**WHAT IS NEEDED:**
Lay out every line of the records below as a Markdown table with the columns "Row" and "Line," numbering each row and skipping blank lines. Leave the pictures out.

-- Start LISTING --

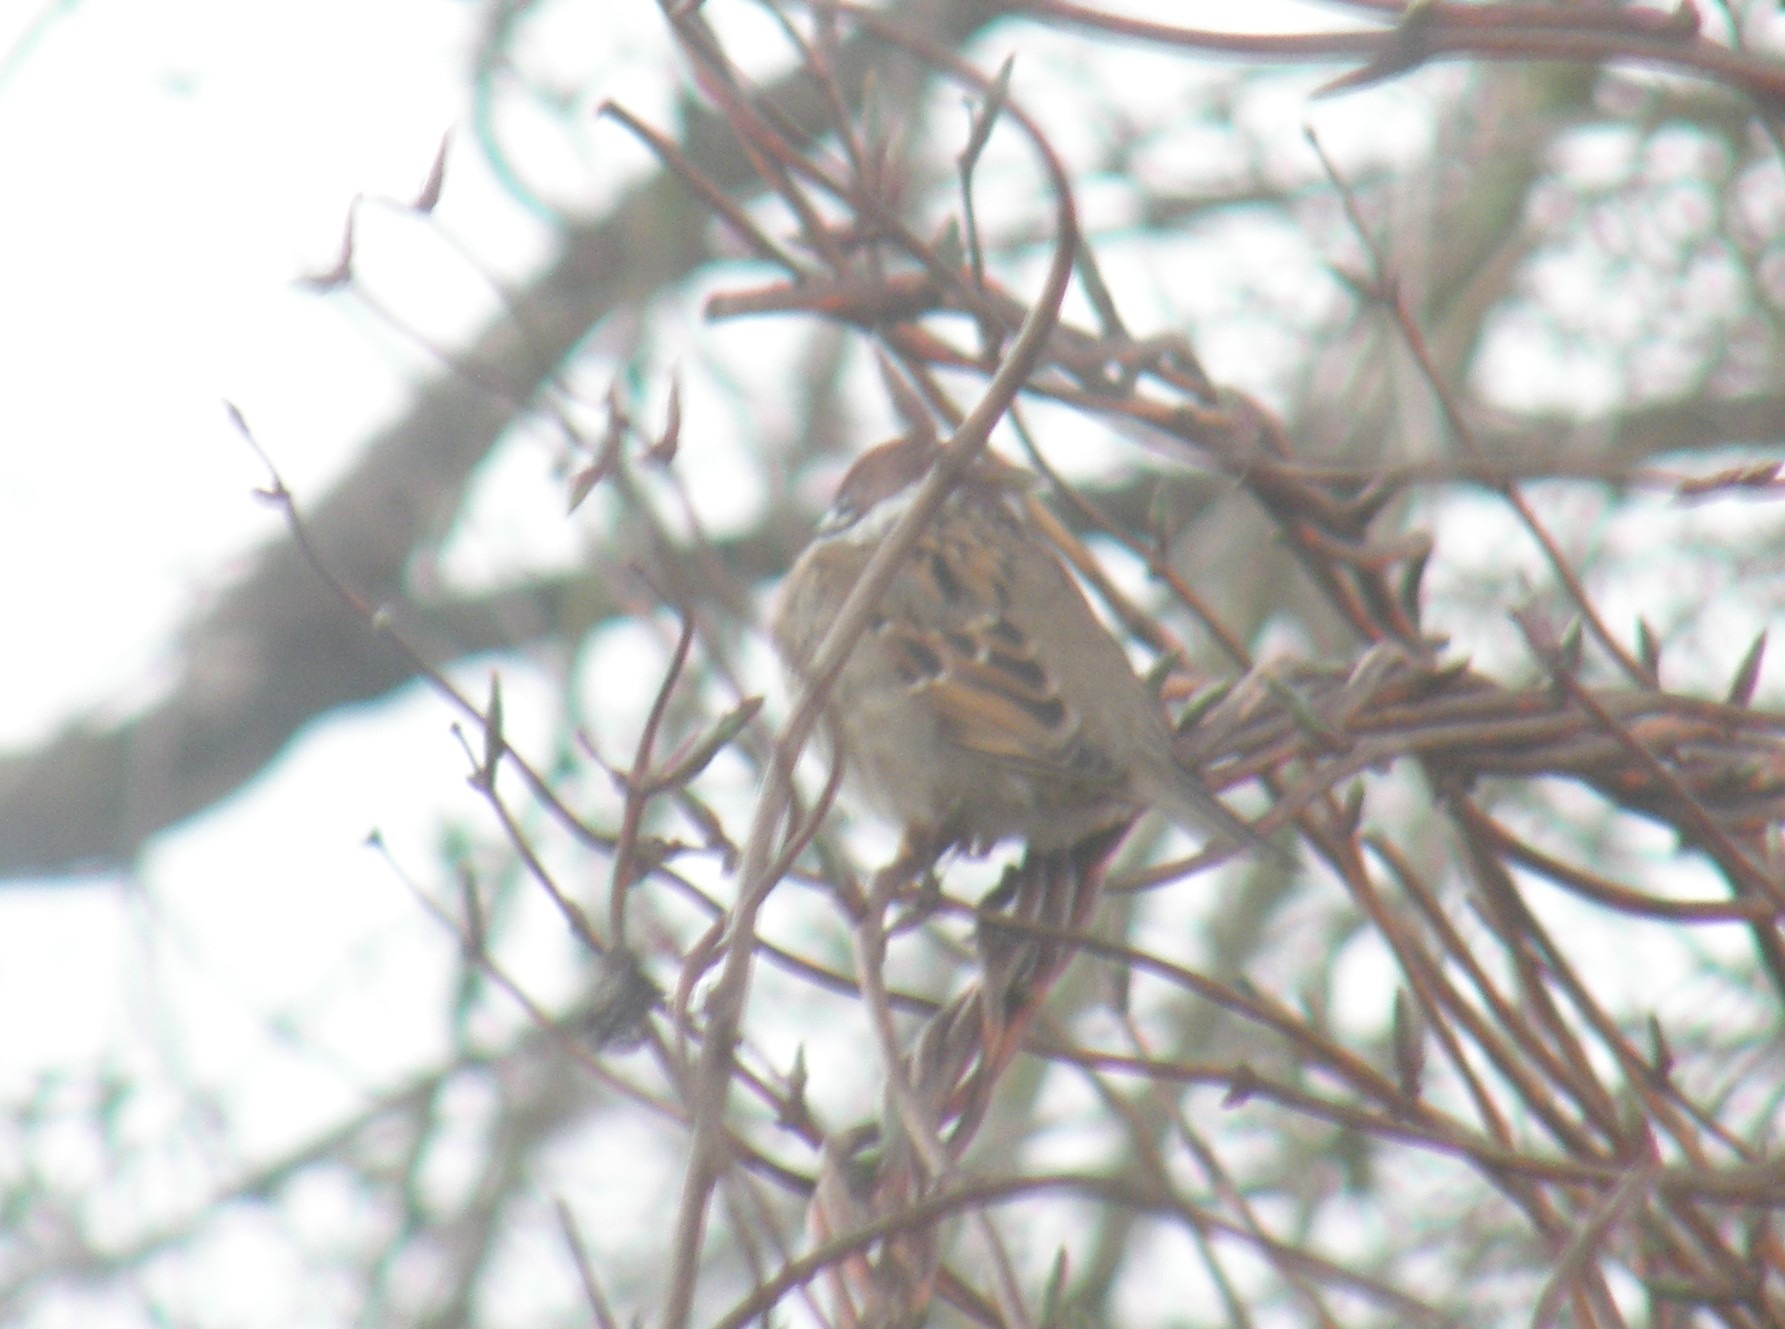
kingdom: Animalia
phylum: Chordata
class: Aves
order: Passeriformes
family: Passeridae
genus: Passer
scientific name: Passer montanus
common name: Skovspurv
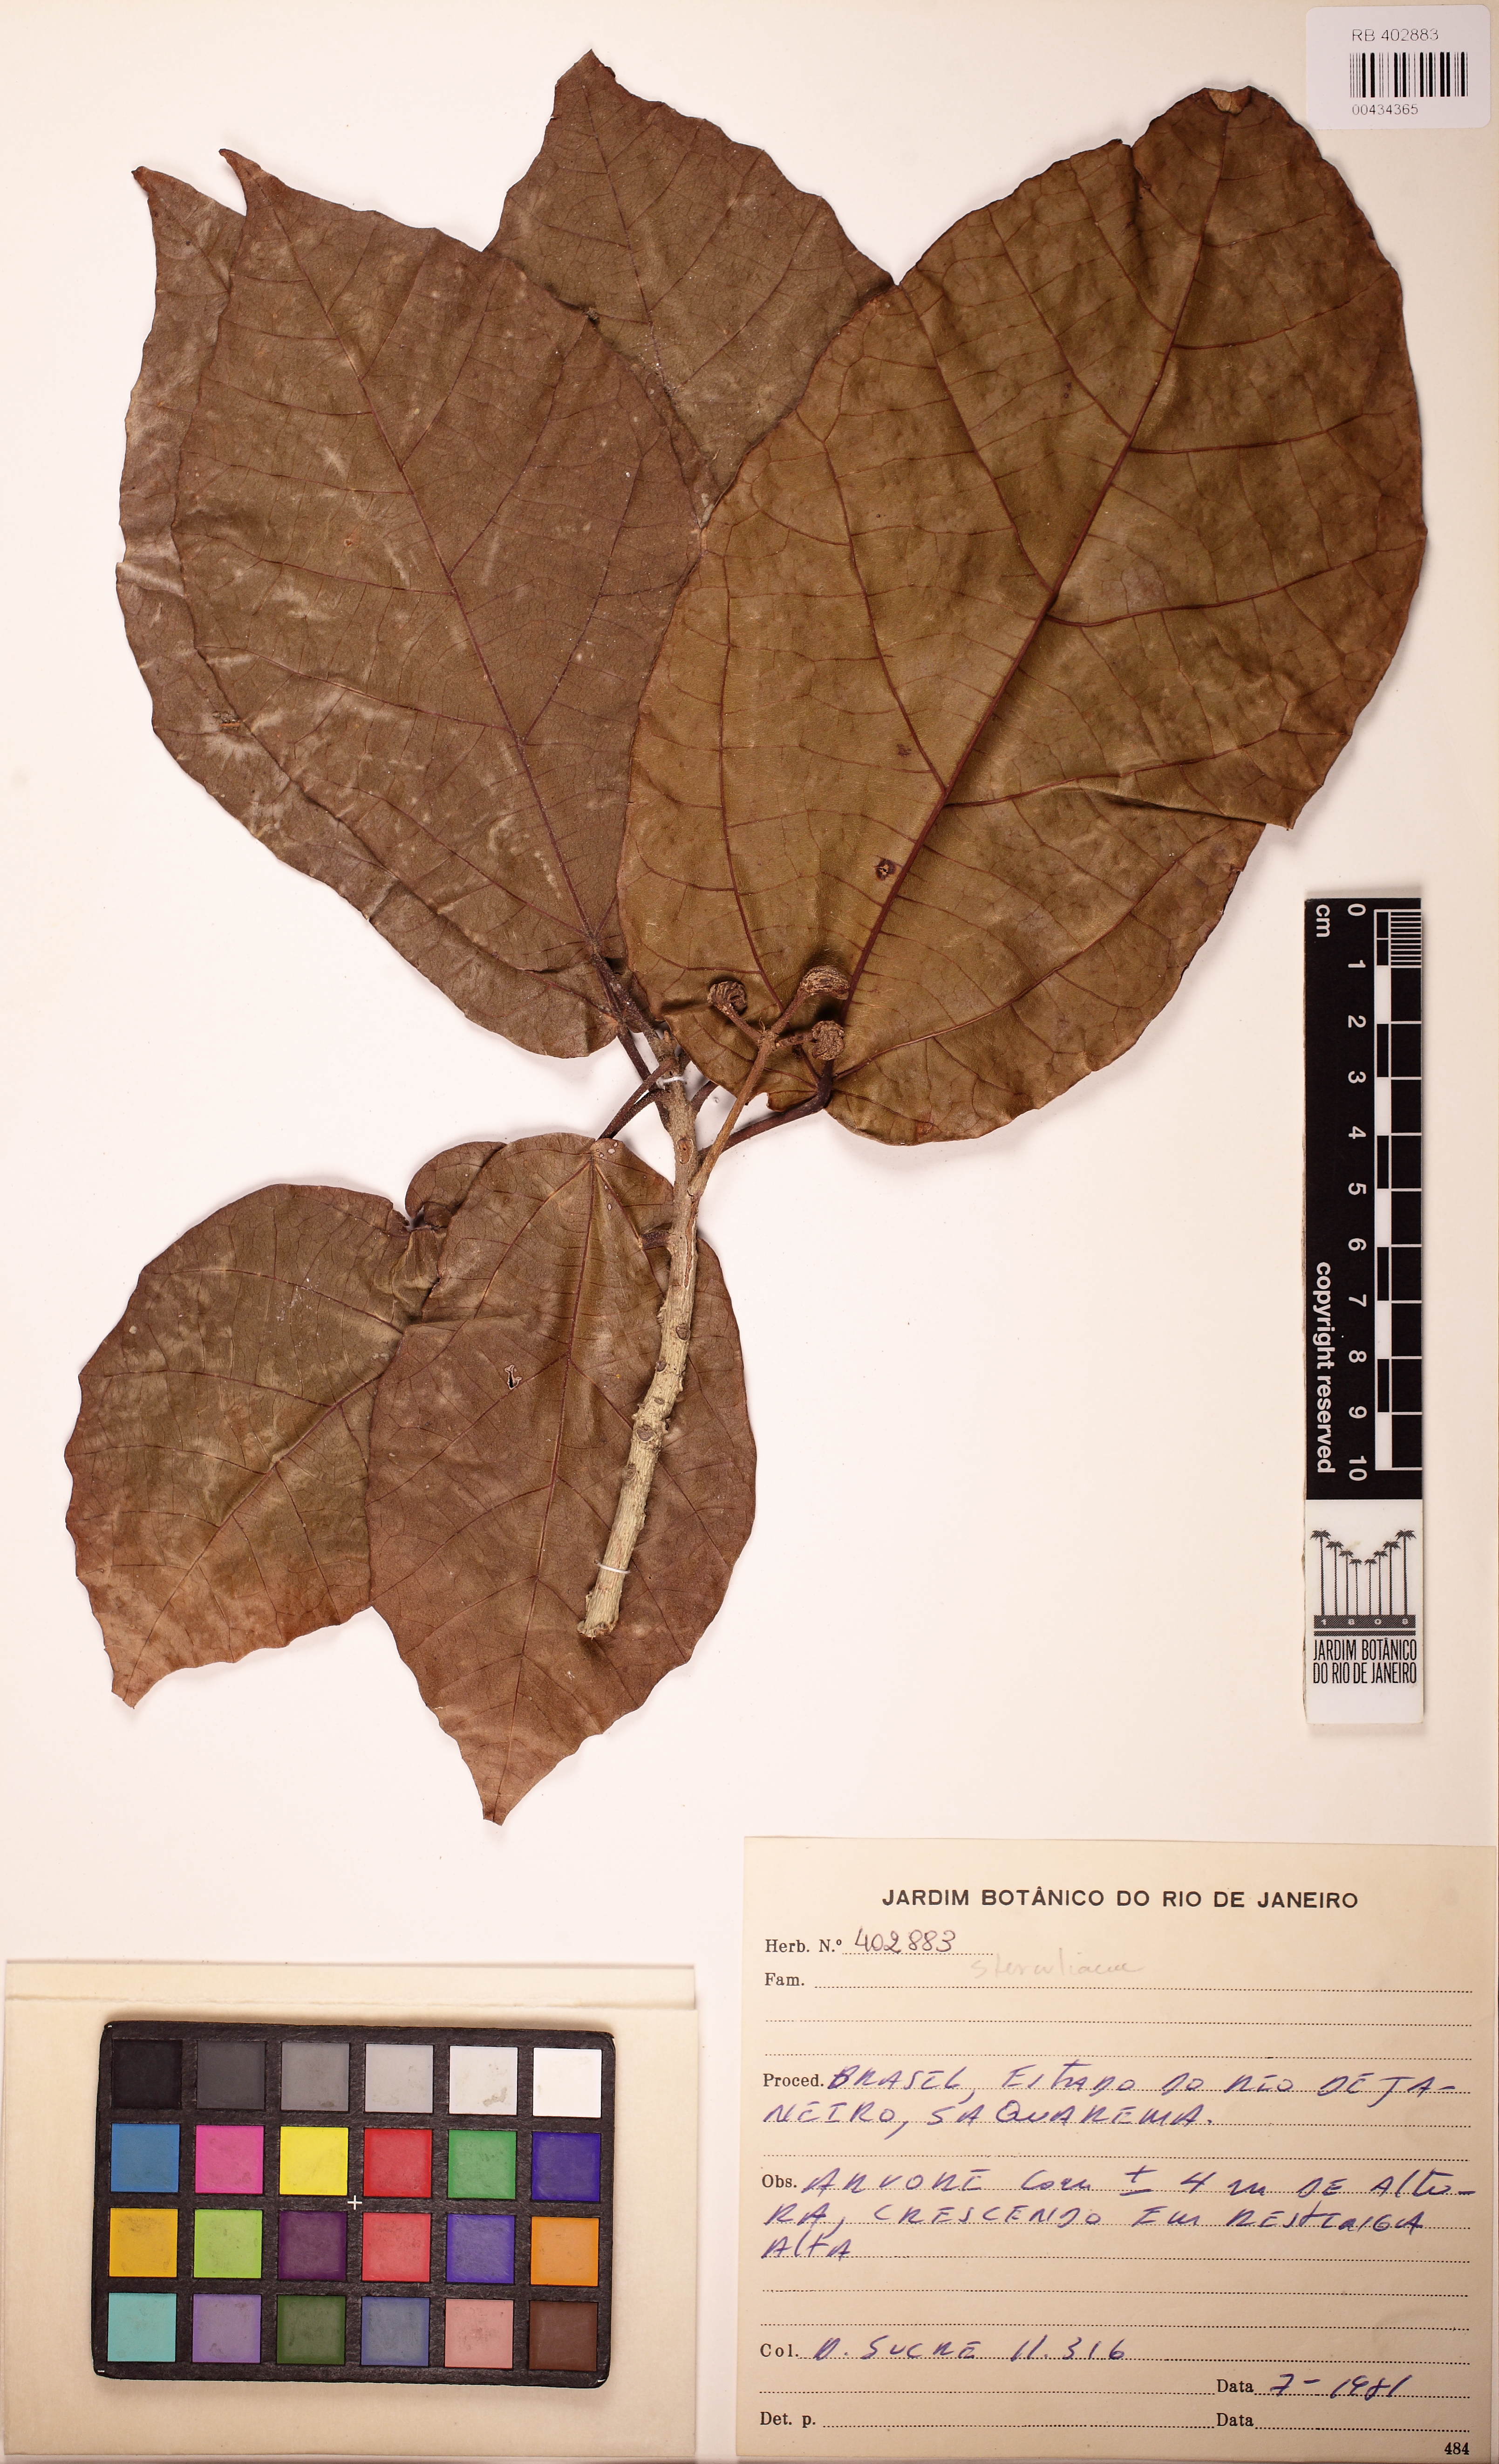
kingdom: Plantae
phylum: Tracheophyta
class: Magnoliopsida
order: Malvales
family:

-- End LISTING --

**WRITTEN ANSWER:**
| Row | Line |
|---|---|
| 1 | kingdom: Animalia |
| 2 | phylum: Chordata |
| 3 | class: Aves |
| 4 | order: Passeriformes |
| 5 | family: Passeridae |
| 6 | genus: Passer |
| 7 | scientific name: Passer montanus |
| 8 | common name: Skovspurv |
| 9 | kingdom: Plantae |
| 10 | phylum: Tracheophyta |
| 11 | class: Magnoliopsida |
| 12 | order: Malvales |
| 13 | family: |